In case you wondered what I looked like, here is the attractive patient right before gong in to surgery.  I had to go to the bathroom seconds before they were all coming to wheel me out.  I had to go with my gown tied in the back and my IV wheeled beside me as I kept apologizing as I ran to the bathroom.  All the while making sure the gown didn't fly open in the back.  Priorities!  You had better believe it was the fastest I had ever peed.



































Many many thanks to my Aunt Joannie and Uncle Tim for keeping Justin overnight and all day during my surgery.  This out-of-the-closet UT junkie was in hog heaven not only sleeping the bedroom with UT decor but wearing it while watching the Rosebowl championship DVD.  What can you do?  His father and I won't buy him the stuff, but if he wants to wear it then so be it.
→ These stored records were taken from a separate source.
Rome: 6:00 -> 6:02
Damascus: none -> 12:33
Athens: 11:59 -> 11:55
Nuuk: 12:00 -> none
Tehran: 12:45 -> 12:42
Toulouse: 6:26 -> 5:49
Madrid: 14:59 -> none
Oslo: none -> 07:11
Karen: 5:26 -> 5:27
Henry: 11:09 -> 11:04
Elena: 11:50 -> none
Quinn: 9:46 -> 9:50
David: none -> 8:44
Such a blessing to have family to rely on here in Houston!  And Justin can't wait to come back and play the Wii.  wink wink




































So while my quality of life has definitely improved, per se, my heart is continuing to ache for those that have no hope for a Savior.  Who have no one to model what love is supposed to look like.
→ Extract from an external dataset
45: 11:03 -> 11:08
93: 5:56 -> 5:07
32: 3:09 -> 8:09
Heal my heart and make it clean
Open up my eyes to the things unseen
Show me how to love
Like you have loved me
Break my heart for what breaks yours
Everything I am
For Your kingdom's cause
As I walk from earth into eternity**

**Lyrics from Christy Nockels' Hosanna


5 comments:

Miranda said...

Shannon,
I have read your blog for some time now and have rad about your infertility issues. I dont now if you know or not but 4 years ago i was diagnosed with "UNexplained" infertility. I was just wondering if your Dr.Dunn would happen to be Dr. Randall Dunn?? I saw 2 REs and had 3 IUIs done with no luck... i took a year break and then heard about Dr. Dunn, went to see him and he finally offered to do surgery on me. I have never had cycle issues but he wanted to rule out any chance of ENDO, I did not have endometrosis but my right ovary was flipped up on its seld and attached to my pelvis. So even though i made "beautiful" follicles every month, they could never come out of my ovary. Which meant that I was only ovulating 6 times a year...Long story short. 2 cycles and 1 IUI later I was pregnant with Macy! Keep your head up and never give up. First and formore most I give all the glory of my miracle baby to Jesus. And secondly I give it to Dr. Dunn. He was a god send for me.

Miranda said...

uhhh... RAD = READ and SELD would = SELF... I really can spell GEEZZ

Meg said...

praying for your discernment, and so happy you are feeling so much better!! love!!

SKMorbys said...

You can make my heart ache in empathy and sing for joy with hope in one posting like no other. Your wisdom overshadows the world's in so many ways, and I just love to read what you write about what your heart is feeling. God is good and His mercy endures forever! Thank you for sharing. I look forward to hearing how He will answer your heart's desires. Love, love, love you!

Casey said...

You have such a way with words Shannon. Thanks for sharing this post.